Give again, word for word, every line in the entries below from the line with "X162430000Y-160320000D03*" up to and including the line with "X168730000Y-57120000D03*", and no other line.
··········
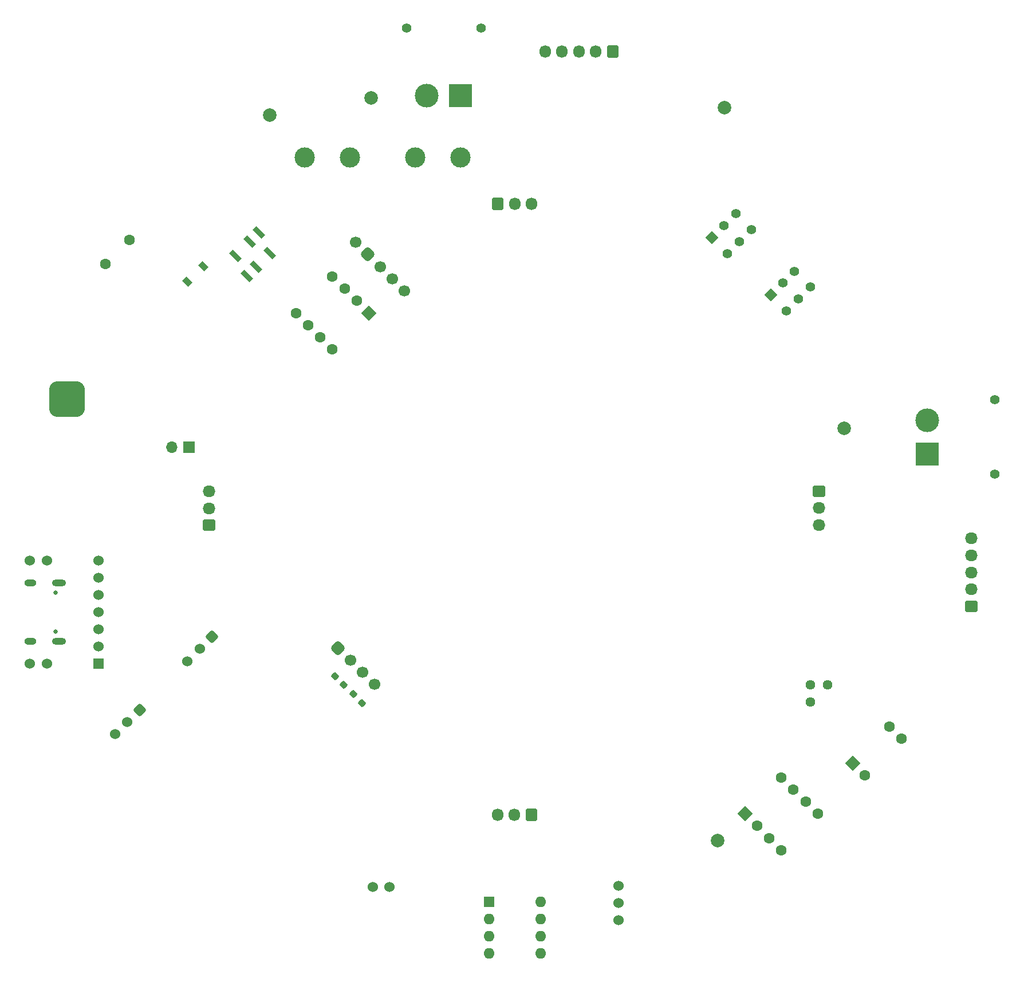
<source format=gbr>
%TF.GenerationSoftware,KiCad,Pcbnew,(6.0.11)*%
%TF.CreationDate,2023-10-13T19:34:53+09:00*%
%TF.ProjectId,ESP32,45535033-322e-46b6-9963-61645f706362,rev?*%
%TF.SameCoordinates,Original*%
%TF.FileFunction,Soldermask,Bot*%
%TF.FilePolarity,Negative*%
%FSLAX46Y46*%
G04 Gerber Fmt 4.6, Leading zero omitted, Abs format (unit mm)*
G04 Created by KiCad (PCBNEW (6.0.11)) date 2023-10-13 19:34:53*
%MOMM*%
%LPD*%
G01*
G04 APERTURE LIST*
G04 Aperture macros list*
%AMRoundRect*
0 Rectangle with rounded corners*
0 $1 Rounding radius*
0 $2 $3 $4 $5 $6 $7 $8 $9 X,Y pos of 4 corners*
0 Add a 4 corners polygon primitive as box body*
4,1,4,$2,$3,$4,$5,$6,$7,$8,$9,$2,$3,0*
0 Add four circle primitives for the rounded corners*
1,1,$1+$1,$2,$3*
1,1,$1+$1,$4,$5*
1,1,$1+$1,$6,$7*
1,1,$1+$1,$8,$9*
0 Add four rect primitives between the rounded corners*
20,1,$1+$1,$2,$3,$4,$5,0*
20,1,$1+$1,$4,$5,$6,$7,0*
20,1,$1+$1,$6,$7,$8,$9,0*
20,1,$1+$1,$8,$9,$2,$3,0*%
%AMHorizOval*
0 Thick line with rounded ends*
0 $1 width*
0 $2 $3 position (X,Y) of the first rounded end (center of the circle)*
0 $4 $5 position (X,Y) of the second rounded end (center of the circle)*
0 Add line between two ends*
20,1,$1,$2,$3,$4,$5,0*
0 Add two circle primitives to create the rounded ends*
1,1,$1,$2,$3*
1,1,$1,$4,$5*%
%AMRotRect*
0 Rectangle, with rotation*
0 The origin of the aperture is its center*
0 $1 length*
0 $2 width*
0 $3 Rotation angle, in degrees counterclockwise*
0 Add horizontal line*
21,1,$1,$2,0,0,$3*%
G04 Aperture macros list end*
%ADD10RoundRect,0.250000X0.675000X-0.600000X0.675000X0.600000X-0.675000X0.600000X-0.675000X-0.600000X0*%
%ADD11O,1.850000X1.700000*%
%ADD12RoundRect,0.250000X0.600000X0.675000X-0.600000X0.675000X-0.600000X-0.675000X0.600000X-0.675000X0*%
%ADD13O,1.700000X1.850000*%
%ADD14R,1.700000X1.700000*%
%ADD15O,1.700000X1.700000*%
%ADD16C,1.524000*%
%ADD17C,1.600000*%
%ADD18C,1.400000*%
%ADD19R,3.500000X3.500000*%
%ADD20C,3.500000*%
%ADD21RotRect,1.600000X1.600000X225.000000*%
%ADD22HorizOval,1.600000X0.000000X0.000000X0.000000X0.000000X0*%
%ADD23RotRect,1.600000X1.600000X45.000000*%
%ADD24HorizOval,1.600000X0.000000X0.000000X0.000000X0.000000X0*%
%ADD25C,2.000000*%
%ADD26R,1.600000X1.600000*%
%ADD27O,1.600000X1.600000*%
%ADD28RoundRect,0.381000X-0.538815X0.000000X0.000000X-0.538815X0.538815X0.000000X0.000000X0.538815X0*%
%ADD29C,1.440000*%
%ADD30C,0.650000*%
%ADD31O,2.100000X1.000000*%
%ADD32O,1.800000X1.000000*%
%ADD33RoundRect,0.425000X-0.601041X0.000000X0.000000X-0.601041X0.601041X0.000000X0.000000X0.601041X0*%
%ADD34C,1.700000*%
%ADD35RoundRect,0.425000X0.000000X-0.601041X0.601041X0.000000X0.000000X0.601041X-0.601041X0.000000X0*%
%ADD36RoundRect,1.325000X1.325000X-1.325000X1.325000X1.325000X-1.325000X1.325000X-1.325000X-1.325000X0*%
%ADD37C,3.000000*%
%ADD38R,1.524000X1.524000*%
%ADD39RoundRect,0.250000X-0.600000X-0.675000X0.600000X-0.675000X0.600000X0.675000X-0.600000X0.675000X0*%
%ADD40RotRect,1.400000X1.400000X45.000000*%
%ADD41RoundRect,0.250000X-0.675000X0.600000X-0.675000X-0.600000X0.675000X-0.600000X0.675000X0.600000X0*%
%ADD42RotRect,1.800000X0.800000X135.000000*%
%ADD43RoundRect,0.237500X-0.344715X0.008839X0.008839X-0.344715X0.344715X-0.008839X-0.008839X0.344715X0*%
%ADD44RotRect,1.800000X0.800000X315.000000*%
%ADD45RotRect,0.900000X1.200000X225.000000*%
G04 APERTURE END LIST*
D10*
%TO.C,J5*%
X121020000Y-104640000D03*
D11*
X121020000Y-102140000D03*
X121020000Y-99640000D03*
%TD*%
D12*
%TO.C,J3*%
X180730000Y-34620000D03*
D13*
X178230000Y-34620000D03*
X175730000Y-34620000D03*
X173230000Y-34620000D03*
X170730000Y-34620000D03*
%TD*%
D14*
%TO.C,JP1*%
X118070000Y-93160000D03*
D15*
X115530000Y-93160000D03*
%TD*%
D16*
%TO.C,U7*%
X181575000Y-163065000D03*
X181575000Y-160525000D03*
X181575000Y-157985000D03*
%TD*%
D17*
%TO.C,C9*%
X109272767Y-62502233D03*
X105737233Y-66037767D03*
%TD*%
D18*
%TO.C,J9*%
X237230000Y-86120000D03*
X237230000Y-97120000D03*
D19*
X227230000Y-94120000D03*
D20*
X227230000Y-89120000D03*
%TD*%
D21*
%TO.C,SW11*%
X144674012Y-73270000D03*
D22*
X142877961Y-71473949D03*
X141081910Y-69677898D03*
X139285858Y-67881846D03*
X133897705Y-73270000D03*
X135693756Y-75066051D03*
X137489807Y-76862102D03*
X139285858Y-78658154D03*
%TD*%
D10*
%TO.C,J4*%
X233730000Y-116620000D03*
D11*
X233730000Y-114120000D03*
X233730000Y-111620000D03*
X233730000Y-109120000D03*
X233730000Y-106620000D03*
%TD*%
D16*
%TO.C,MK1*%
X145230000Y-158120000D03*
X147730000Y-158120000D03*
%TD*%
D23*
%TO.C,SW2*%
X216211433Y-139825445D03*
D24*
X218007484Y-141621496D03*
X223395638Y-136233343D03*
X221599587Y-134437291D03*
%TD*%
D25*
%TO.C,TP5*%
X197270000Y-42890000D03*
%TD*%
D26*
%TO.C,U6*%
X162430000Y-160320000D03*
D27*
X162430000Y-162860000D03*
X162430000Y-165400000D03*
X162430000Y-167940000D03*
X170050000Y-167940000D03*
X170050000Y-165400000D03*
X170050000Y-162860000D03*
X170050000Y-160320000D03*
%TD*%
D25*
%TO.C,TP4*%
X196230000Y-151290000D03*
%TD*%
D28*
%TO.C,SW3*%
X121446051Y-121153949D03*
D16*
X119650000Y-122950000D03*
X117853949Y-124746051D03*
%TD*%
D29*
%TO.C,RV1*%
X209960001Y-130789999D03*
X209960001Y-128250001D03*
X212499999Y-128250001D03*
%TD*%
D30*
%TO.C,J10*%
X98335000Y-114630000D03*
X98335000Y-120410000D03*
D31*
X98835000Y-113200000D03*
X98835000Y-121840000D03*
D32*
X94655000Y-121840000D03*
X94655000Y-113200000D03*
%TD*%
D25*
%TO.C,TP3*%
X129990000Y-44020000D03*
%TD*%
D12*
%TO.C,J8*%
X168690000Y-147500000D03*
D13*
X166190000Y-147500000D03*
X163690000Y-147500000D03*
%TD*%
D25*
%TO.C,TP1*%
X144990000Y-41500000D03*
%TD*%
D33*
%TO.C,U5*%
X140137898Y-122823949D03*
D34*
X141933949Y-124620000D03*
X143730000Y-126416051D03*
X145526051Y-128212102D03*
%TD*%
D25*
%TO.C,TP2*%
X214900000Y-90320000D03*
%TD*%
D35*
%TO.C,SW1*%
X144523949Y-64612426D03*
D34*
X146320000Y-66408477D03*
X148116051Y-68204528D03*
X142727898Y-62816375D03*
X149912102Y-70000579D03*
%TD*%
D36*
%TO.C,U8*%
X100070000Y-86050000D03*
%TD*%
D37*
%TO.C,F1*%
X141910000Y-50270000D03*
X135210000Y-50270000D03*
X158210000Y-50270000D03*
X151510000Y-50270000D03*
%TD*%
D16*
%TO.C,J1*%
X104670000Y-117525000D03*
X104670000Y-109905000D03*
D38*
X104670000Y-125145000D03*
D16*
X104670000Y-114985000D03*
X104670000Y-120065000D03*
X104670000Y-122605000D03*
X104670000Y-112445000D03*
X97050000Y-109905000D03*
X94510000Y-125145000D03*
X97050000Y-125145000D03*
X94510000Y-109905000D03*
%TD*%
D39*
%TO.C,J6*%
X163730000Y-57120000D03*
D13*
X166230000Y-57120000D03*
X168730000Y-57120000D03*
%TD*%
D18*
%TO.C,J2*%
X150230000Y-31120000D03*
X161230000Y-31120000D03*
D19*
X158230000Y-41120000D03*
D20*
X153230000Y-41120000D03*
%TD*%
D40*
%TO.C,SW8*%
X204076000Y-70624000D03*
D18*
X205843767Y-68856233D03*
X207611534Y-67088466D03*
X206409452Y-72957452D03*
X208177219Y-71189685D03*
X209944986Y-69421918D03*
%TD*%
D28*
%TO.C,SW4*%
X110766051Y-131963949D03*
D16*
X108970000Y-133760000D03*
X107173949Y-135556051D03*
%TD*%
D23*
%TO.C,U4*%
X200255989Y-147320000D03*
D24*
X202052040Y-149116051D03*
X203848091Y-150912102D03*
X205644143Y-152708154D03*
X211032296Y-147320000D03*
X209236245Y-145523949D03*
X207440194Y-143727898D03*
X205644143Y-141931846D03*
%TD*%
D41*
%TO.C,J7*%
X211230000Y-99620000D03*
D11*
X211230000Y-102120000D03*
X211230000Y-104620000D03*
%TD*%
D40*
%TO.C,SW12*%
X195372051Y-62127949D03*
D18*
X197139818Y-60360182D03*
X198907585Y-58592415D03*
X197705503Y-64461401D03*
X199473270Y-62693634D03*
X201241037Y-60925867D03*
%TD*%
D42*
%TO.C,Q8*%
X127950000Y-66490000D03*
X126606497Y-67833503D03*
X124944796Y-64828299D03*
%TD*%
D43*
%TO.C,R34*%
X142394765Y-129644765D03*
X143685235Y-130935235D03*
%TD*%
D44*
%TO.C,Q5*%
X127041522Y-62715025D03*
X128385025Y-61371522D03*
X130046726Y-64376726D03*
%TD*%
D45*
%TO.C,D3*%
X120196726Y-66353274D03*
X117863274Y-68686726D03*
%TD*%
D43*
%TO.C,R33*%
X139664765Y-126964765D03*
X140955235Y-128255235D03*
%TD*%
M02*

</source>
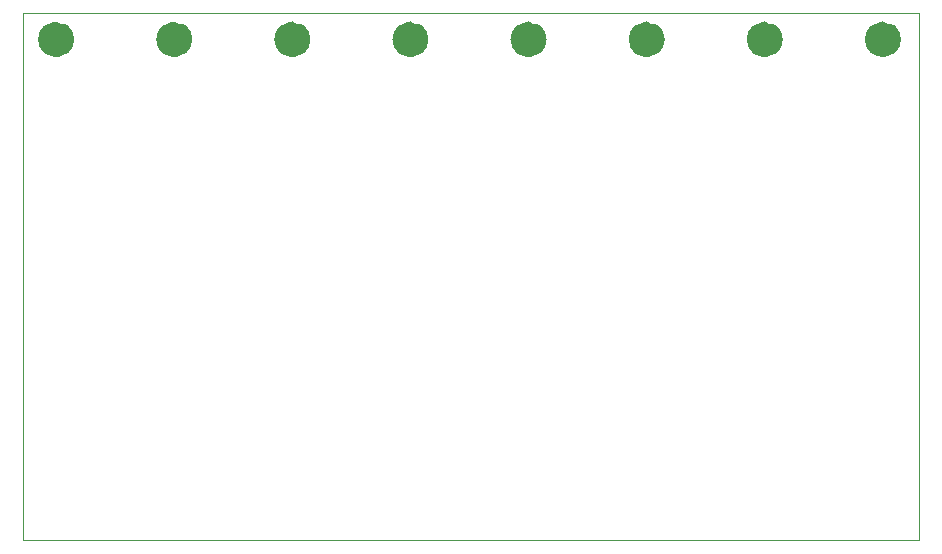
<source format=gbr>
G04 #@! TF.GenerationSoftware,KiCad,Pcbnew,(6.99.0-2452-gdb4f2d9dd8)*
G04 #@! TF.CreationDate,2022-08-01T20:19:13-05:00*
G04 #@! TF.ProjectId,council of matts,636f756e-6369-46c2-906f-66206d617474,rev?*
G04 #@! TF.SameCoordinates,Original*
G04 #@! TF.FileFunction,Profile,NP*
%FSLAX46Y46*%
G04 Gerber Fmt 4.6, Leading zero omitted, Abs format (unit mm)*
G04 Created by KiCad (PCBNEW (6.99.0-2452-gdb4f2d9dd8)) date 2022-08-01 20:19:13*
%MOMM*%
%LPD*%
G01*
G04 APERTURE LIST*
G04 #@! TA.AperFunction,Profile*
%ADD10C,1.536607*%
G04 #@! TD*
G04 #@! TA.AperFunction,Profile*
%ADD11C,0.100000*%
G04 #@! TD*
G04 APERTURE END LIST*
D10*
X138768303Y-61000000D02*
G75*
G03*
X138768303Y-61000000I-768303J0D01*
G01*
X98768303Y-61000000D02*
G75*
G03*
X98768303Y-61000000I-768303J0D01*
G01*
D11*
X65200000Y-58800000D02*
X141100000Y-58800000D01*
X141100000Y-58800000D02*
X141100000Y-103400000D01*
X141100000Y-103400000D02*
X65200000Y-103400000D01*
X65200000Y-103400000D02*
X65200000Y-58800000D01*
D10*
X118768303Y-61000000D02*
G75*
G03*
X118768303Y-61000000I-768303J0D01*
G01*
X78768303Y-61000000D02*
G75*
G03*
X78768303Y-61000000I-768303J0D01*
G01*
X68768303Y-61000000D02*
G75*
G03*
X68768303Y-61000000I-768303J0D01*
G01*
X108768303Y-61000000D02*
G75*
G03*
X108768303Y-61000000I-768303J0D01*
G01*
X128768303Y-61000000D02*
G75*
G03*
X128768303Y-61000000I-768303J0D01*
G01*
X88768303Y-61000000D02*
G75*
G03*
X88768303Y-61000000I-768303J0D01*
G01*
M02*

</source>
··········
Solution
X162430000Y-160320000D03*
D27*
X162430000Y-162860000D03*
X162430000Y-165400000D03*
X162430000Y-167940000D03*
X170050000Y-167940000D03*
X170050000Y-165400000D03*
X170050000Y-162860000D03*
X170050000Y-160320000D03*
%TD*%
D25*
%TO.C,TP4*%
X196230000Y-151290000D03*
%TD*%
D28*
%TO.C,SW3*%
X121446051Y-121153949D03*
D16*
X119650000Y-122950000D03*
X117853949Y-124746051D03*
%TD*%
D29*
%TO.C,RV1*%
X209960001Y-130789999D03*
X209960001Y-128250001D03*
X212499999Y-128250001D03*
%TD*%
D30*
%TO.C,J10*%
X98335000Y-114630000D03*
X98335000Y-120410000D03*
D31*
X98835000Y-113200000D03*
X98835000Y-121840000D03*
D32*
X94655000Y-121840000D03*
X94655000Y-113200000D03*
%TD*%
D25*
%TO.C,TP3*%
X129990000Y-44020000D03*
%TD*%
D12*
%TO.C,J8*%
X168690000Y-147500000D03*
D13*
X166190000Y-147500000D03*
X163690000Y-147500000D03*
%TD*%
D25*
%TO.C,TP1*%
X144990000Y-41500000D03*
%TD*%
D33*
%TO.C,U5*%
X140137898Y-122823949D03*
D34*
X141933949Y-124620000D03*
X143730000Y-126416051D03*
X145526051Y-128212102D03*
%TD*%
D25*
%TO.C,TP2*%
X214900000Y-90320000D03*
%TD*%
D35*
%TO.C,SW1*%
X144523949Y-64612426D03*
D34*
X146320000Y-66408477D03*
X148116051Y-68204528D03*
X142727898Y-62816375D03*
X149912102Y-70000579D03*
%TD*%
D36*
%TO.C,U8*%
X100070000Y-86050000D03*
%TD*%
D37*
%TO.C,F1*%
X141910000Y-50270000D03*
X135210000Y-50270000D03*
X158210000Y-50270000D03*
X151510000Y-50270000D03*
%TD*%
D16*
%TO.C,J1*%
X104670000Y-117525000D03*
X104670000Y-109905000D03*
D38*
X104670000Y-125145000D03*
D16*
X104670000Y-114985000D03*
X104670000Y-120065000D03*
X104670000Y-122605000D03*
X104670000Y-112445000D03*
X97050000Y-109905000D03*
X94510000Y-125145000D03*
X97050000Y-125145000D03*
X94510000Y-109905000D03*
%TD*%
D39*
%TO.C,J6*%
X163730000Y-57120000D03*
D13*
X166230000Y-57120000D03*
X168730000Y-57120000D03*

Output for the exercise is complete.